States should hold their public colleges and universities more accountable for their performance, Bill Gates, the former Microsoft chairman, said in a speech at the National Governors Association's winter meeting here on Monday afternoon.
The billionaire software tycoon, who has taken an active interest in reforming public education since retiring in 2008 to focus on philanthropic work, said states should consider basing their support for public colleges and universities on performance measures—including graduation rates for students and income and employment rates for recent graduates.
And states should collect better statistics on those measures, he said.
A lack of data on graduation rates and how graduates fare in the labor market, he said, makes it difficult to tell which institutions are adequately preparing their students for life after graduation, and which aren't.
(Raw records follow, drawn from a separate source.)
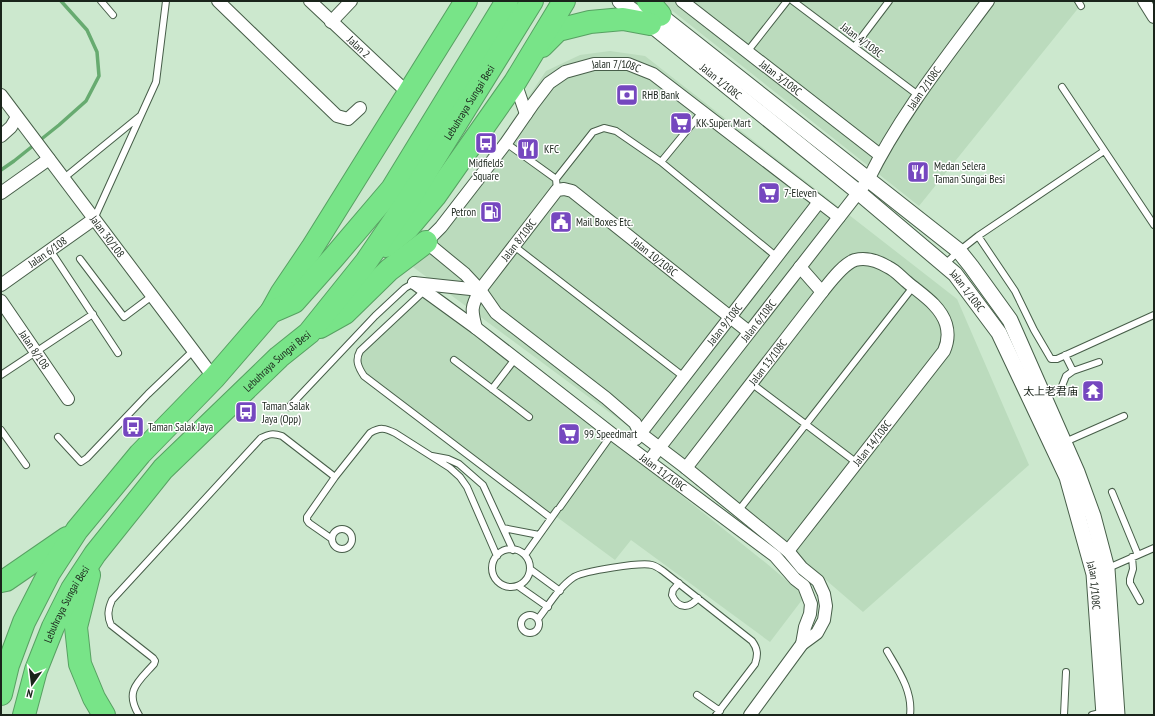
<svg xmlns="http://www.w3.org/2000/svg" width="1155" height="716" viewBox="0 0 1155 716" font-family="'PT Sans Narrow','Noto Sans SC',sans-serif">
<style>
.built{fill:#bbdbbd}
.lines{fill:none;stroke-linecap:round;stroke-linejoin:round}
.stream{stroke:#67ab70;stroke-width:3.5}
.service-casing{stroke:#475e49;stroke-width:8}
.minor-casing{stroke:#475e49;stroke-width:14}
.tertiary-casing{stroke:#475e49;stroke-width:17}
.motorway-casing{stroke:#57a162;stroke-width:24}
.service{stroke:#fff;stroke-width:6}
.minor{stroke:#fff;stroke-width:12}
.tertiary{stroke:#fff;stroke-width:15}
.motorway{stroke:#78e488;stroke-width:22}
.labels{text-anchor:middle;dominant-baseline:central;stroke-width:3;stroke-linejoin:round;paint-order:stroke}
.street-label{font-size:11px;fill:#1a241b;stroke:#fff}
.poi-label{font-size:11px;fill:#1a241b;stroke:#fff;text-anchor:start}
</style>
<rect width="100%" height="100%" fill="#cce8ce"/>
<path class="built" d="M660 1H1084L919 206Z
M610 51 645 56 957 299 1029 465 863 612 819 574 786 543 413 267 546 71 580 55Z
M422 295 587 420 766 563 805 596 770 642 631 540 615 560 492 469 367 374 361 366 360 358 364 351Z"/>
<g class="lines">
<path class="stream" d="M1 170 14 161 59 125 86 101 99 76 97 52 87 30 61 1"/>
<g class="service-casing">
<path id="service" d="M101 1 113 15
M793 1 918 95
M1078 1 1081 6
M855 46 889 1
M747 52 787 1
M1062 87 1154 225
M506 143 556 179
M661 162 702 112
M64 178 140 116
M557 190 556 179 593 132 604 128 616 131 661 162 777 257
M94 219 156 82 166 1
M978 236 1015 291 1034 330 1051 359H1057L1154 315
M514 246 684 377
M50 250 118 353
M80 259 124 317 152 296
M944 265 959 251 978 236 1104 151
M424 291 360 351C355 360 358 367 364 376L551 518
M1065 355 1073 371 1099 362
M454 360 529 417
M1 375 93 314
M751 383 857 463
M1062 386 1066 376 1073 371
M492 389 515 359
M289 407 375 316 405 288 414 283
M1 430 26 465
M58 437 81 462 87 458 148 394 194 350
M1065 442 1124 416
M432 456 448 459 459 464 483 485 513 550
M1112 492 1138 555
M560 507 612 434
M739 510 913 287
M503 528 539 535
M332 539a10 10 0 1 1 20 0a10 10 0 1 1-20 0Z
M332 539 309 523 307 520V517L335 477
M492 568a19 19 0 1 1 38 0a19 19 0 1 1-38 0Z
M525 555 557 510
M1132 557 1133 569 1130 579V583L1140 601
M530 569 560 591
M1106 569 1154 548
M679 583 673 590 672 595C678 609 689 609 698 598
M518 586 548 607
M521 624a9 9 0 1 1 18 0a9 9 0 1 1-18 0Z
M538 619C549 605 559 587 574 577 584 571 641 562 652 565 656 566 660 569 663 571L752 641C758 649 758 655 755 664L716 715
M887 651C898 670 913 691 910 715
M697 695 720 711
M139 715C124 691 138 682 154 664L155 661 153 658 111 625C107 616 108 609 112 600L261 438C269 434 273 433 282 436L335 477 370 433C380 427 385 428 395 433L450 468 460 477 467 487 497 556
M1064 715 1066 672
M1092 715 1104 712"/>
</g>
<g class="minor-casing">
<g id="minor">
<path d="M218 1 337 116 348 119 360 108"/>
<path id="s1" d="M310 1 408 93"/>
<path id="s2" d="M682 1 880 155"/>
<path d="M1144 1 1154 17"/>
<path d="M331 22 351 1"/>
<path d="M515 82 526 114"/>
<path id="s3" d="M1 95 214 378"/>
<path d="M1 136 11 127 17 117"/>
<path d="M1 193 49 159"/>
<path d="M800 267 822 292"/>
<path id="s4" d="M414 283 476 328 612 434 775 556 795 579 804 586 811 604 810 614 805 627 802 644"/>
<path d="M414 283 480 290"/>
<path id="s5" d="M1 285 94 219"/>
<path id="s6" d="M1 301 68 399"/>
<path id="s7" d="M476 328C471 310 471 307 480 290L557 190 564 189 572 191 749 332"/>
<path id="s8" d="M636 439 819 202"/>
<path id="s9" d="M649 461 868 180C900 115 945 59 988 1"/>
<path id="s10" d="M686 468 822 292C830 282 843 264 855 260 866 257 878 261 888 267 895 270 901 277 907 282 921 294 940 305 946 324 949 334 948 342 944 351L788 551"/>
<path id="s11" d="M750 715 802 644 817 633 824 620 826 606 824 594 818 581 802 568 788 551 686 468 640 433 635 423 606 398 496 313 480 290 465 274 426 242 441 227 506 143 533 104 549 83 565 72 594 64H628L653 74 839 217"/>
</g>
</g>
<g class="tertiary-casing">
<g id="tertiary">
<path id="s12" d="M620 1 650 24 858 192 955 274 999 333 1067 477 1094 574 1104 715"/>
<path d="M652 9 959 251 971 266 1010 320 1077 472 1093 516 1107 569 1117 715"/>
</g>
</g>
<g class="motorway-casing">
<g id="motorway">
<path d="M648 1 660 15"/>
<path d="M542 46 558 30 590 22 623 19 650 24"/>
<path d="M386 246 408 228 435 196 515 82 564 1"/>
<path d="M271 312 281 294 312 248 466 1"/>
<path d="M320 327 345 313 389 270 426 242"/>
<path d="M89 575 76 627 80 664 94 698 104 715"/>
<path d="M1 581 6 580 67 538"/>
<path d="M1 694 8 665 24 622 49 573 77 530 140 454 214 378 271 312 294 302 334 257 392 189 507 1"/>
<path id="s13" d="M24 715 36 670 53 627 72 589 95 554 163 469 279 357 309 333 366 262 411 196 532 1"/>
</g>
</g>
<use href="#service" class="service"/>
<use href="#minor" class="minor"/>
<use href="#tertiary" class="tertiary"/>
<use href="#motorway" class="motorway"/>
</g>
<defs>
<g id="bank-square" transform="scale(1.15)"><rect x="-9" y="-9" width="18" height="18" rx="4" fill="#7547bf" stroke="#fff"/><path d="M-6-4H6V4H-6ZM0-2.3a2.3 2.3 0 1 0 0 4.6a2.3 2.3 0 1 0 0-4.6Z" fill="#fff"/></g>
<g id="supermarket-square" transform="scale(1.15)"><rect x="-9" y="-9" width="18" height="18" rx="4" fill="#7547bf" stroke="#fff"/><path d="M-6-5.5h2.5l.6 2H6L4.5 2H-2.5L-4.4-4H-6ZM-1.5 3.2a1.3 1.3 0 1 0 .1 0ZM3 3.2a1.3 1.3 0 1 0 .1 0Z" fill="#fff"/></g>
<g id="bus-square" transform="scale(1.15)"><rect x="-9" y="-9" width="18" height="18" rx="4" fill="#7547bf" stroke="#fff"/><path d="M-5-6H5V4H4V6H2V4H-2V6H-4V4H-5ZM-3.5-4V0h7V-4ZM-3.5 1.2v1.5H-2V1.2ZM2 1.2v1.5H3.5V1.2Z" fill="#fff"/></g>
<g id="restaurant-square" transform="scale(1.15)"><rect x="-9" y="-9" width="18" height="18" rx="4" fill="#7547bf" stroke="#fff"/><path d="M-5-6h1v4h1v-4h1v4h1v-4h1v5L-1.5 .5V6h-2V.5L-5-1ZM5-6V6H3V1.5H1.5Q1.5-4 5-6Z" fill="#fff"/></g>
<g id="fuel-square" transform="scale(1.15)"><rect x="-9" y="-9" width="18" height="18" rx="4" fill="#7547bf" stroke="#fff"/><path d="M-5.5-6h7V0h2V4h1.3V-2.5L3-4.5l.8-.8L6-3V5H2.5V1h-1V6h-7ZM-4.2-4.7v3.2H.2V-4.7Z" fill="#fff"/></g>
<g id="civic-square" transform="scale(1.15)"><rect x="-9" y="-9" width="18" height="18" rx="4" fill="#7547bf" stroke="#fff"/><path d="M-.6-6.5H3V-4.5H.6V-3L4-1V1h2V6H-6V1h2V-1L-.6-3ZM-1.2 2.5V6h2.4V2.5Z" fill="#fff"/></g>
<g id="temple-square" transform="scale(1.15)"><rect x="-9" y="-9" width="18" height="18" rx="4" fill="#7547bf" stroke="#fff"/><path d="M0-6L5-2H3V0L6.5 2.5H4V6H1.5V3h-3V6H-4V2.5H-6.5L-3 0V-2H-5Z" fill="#fff"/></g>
</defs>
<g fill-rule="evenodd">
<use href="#bank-square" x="627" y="95"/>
<use href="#supermarket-square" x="681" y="123"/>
<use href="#bus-square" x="486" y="143"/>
<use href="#restaurant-square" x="528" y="149"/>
<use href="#restaurant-square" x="918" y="172"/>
<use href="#supermarket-square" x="769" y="193"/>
<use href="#fuel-square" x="491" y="212"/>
<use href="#civic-square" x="561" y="222"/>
<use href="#temple-square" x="1093" y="391"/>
<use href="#bus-square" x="246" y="412"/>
<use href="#bus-square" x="133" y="427"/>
<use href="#supermarket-square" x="569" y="434"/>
</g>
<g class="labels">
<g class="street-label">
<text transform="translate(862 40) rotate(37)">Jalan 4/108C</text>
<text stroke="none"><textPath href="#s1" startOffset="67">Jalan 2</textPath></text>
<text stroke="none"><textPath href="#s11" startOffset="956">Jalan 7/108C</textPath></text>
<text stroke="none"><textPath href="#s2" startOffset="125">Jalan 3/108C</textPath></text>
<text stroke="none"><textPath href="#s12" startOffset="129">Jalan 1/108C</textPath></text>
<text stroke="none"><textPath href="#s9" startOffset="464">Jalan 2/108C</textPath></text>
<text stroke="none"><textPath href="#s13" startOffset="767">Lebuhraya Sungai Besi</textPath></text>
<text stroke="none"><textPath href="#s3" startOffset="177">Jalan 30/108</textPath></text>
<text stroke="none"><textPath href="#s7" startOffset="103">Jalan 8/108C</textPath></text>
<text stroke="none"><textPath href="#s5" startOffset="57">Jalan 6/108</textPath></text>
<text stroke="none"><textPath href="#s7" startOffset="287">Jalan 10/108C</textPath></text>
<text stroke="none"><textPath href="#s12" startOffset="453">Jalan 1/108C</textPath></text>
<text stroke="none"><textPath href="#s9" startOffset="178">Jalan 6/108C</textPath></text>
<text stroke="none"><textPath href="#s8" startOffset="145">Jalan 9/108C</textPath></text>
<text stroke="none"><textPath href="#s6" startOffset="59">Jalan 8/108</textPath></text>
<text stroke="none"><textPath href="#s13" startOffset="443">Lebuhraya Sungai Besi</textPath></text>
<text stroke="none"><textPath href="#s10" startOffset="134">Jalan 13/108C</textPath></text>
<text transform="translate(872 443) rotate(-52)">Jalan 14/108C</text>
<text stroke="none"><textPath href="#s4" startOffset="313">Jalan 11/108C</textPath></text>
<text stroke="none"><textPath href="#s12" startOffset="777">Jalan 1/108C</textPath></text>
<text stroke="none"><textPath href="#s13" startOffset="119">Lebuhraya Sungai Besi</textPath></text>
</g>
<g class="poi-label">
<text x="642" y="95">RHB Bank</text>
<text x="696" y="123">KK Super Mart</text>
<text x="544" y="149">KFC</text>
<text x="486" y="163" text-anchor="middle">Midfields<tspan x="486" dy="13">Square</tspan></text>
<text x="934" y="166">Medan Selera<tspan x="934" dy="13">Taman Sungai Besi</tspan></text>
<text x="784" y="193">7-Eleven</text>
<text x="476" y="212" text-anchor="end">Petron</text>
<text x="576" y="222">Mail Boxes Etc.</text>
<text x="1078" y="391" text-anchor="end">太上老君庙</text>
<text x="262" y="406">Taman Salak<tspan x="262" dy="13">Jaya (Opp)</tspan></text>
<text x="148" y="427">Taman Salak Jaya</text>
<text x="584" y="434">99 Speedmart</text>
</g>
</g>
<rect width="1155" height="716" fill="none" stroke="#1a241b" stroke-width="4"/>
<g transform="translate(32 684) rotate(194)" stroke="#ffffff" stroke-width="3" paint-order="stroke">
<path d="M0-3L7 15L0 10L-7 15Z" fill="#1a241b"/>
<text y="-6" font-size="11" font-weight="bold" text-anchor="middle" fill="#1a241b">N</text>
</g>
</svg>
"Is there any criteria under which state funding would favor those that have the higher graduation rates over the ones that don't—particularly in times when our budgets are tight?" he said. "I'm not saying that's an easy [decision], but if we can get good measures, at least the data will be there for people to be able to decide that."
Mr. Gates briefly alluded to the debate over for-profit colleges and proposed rules that would eliminate federal funds for programs whose graduates have low employment rates and incomes. He said that the debate should be expanded to include nonprofit and public institutions as well.
"Those same types of questions, about outcomes and effectiveness, really should be asked of the whole higher-education sector," he said.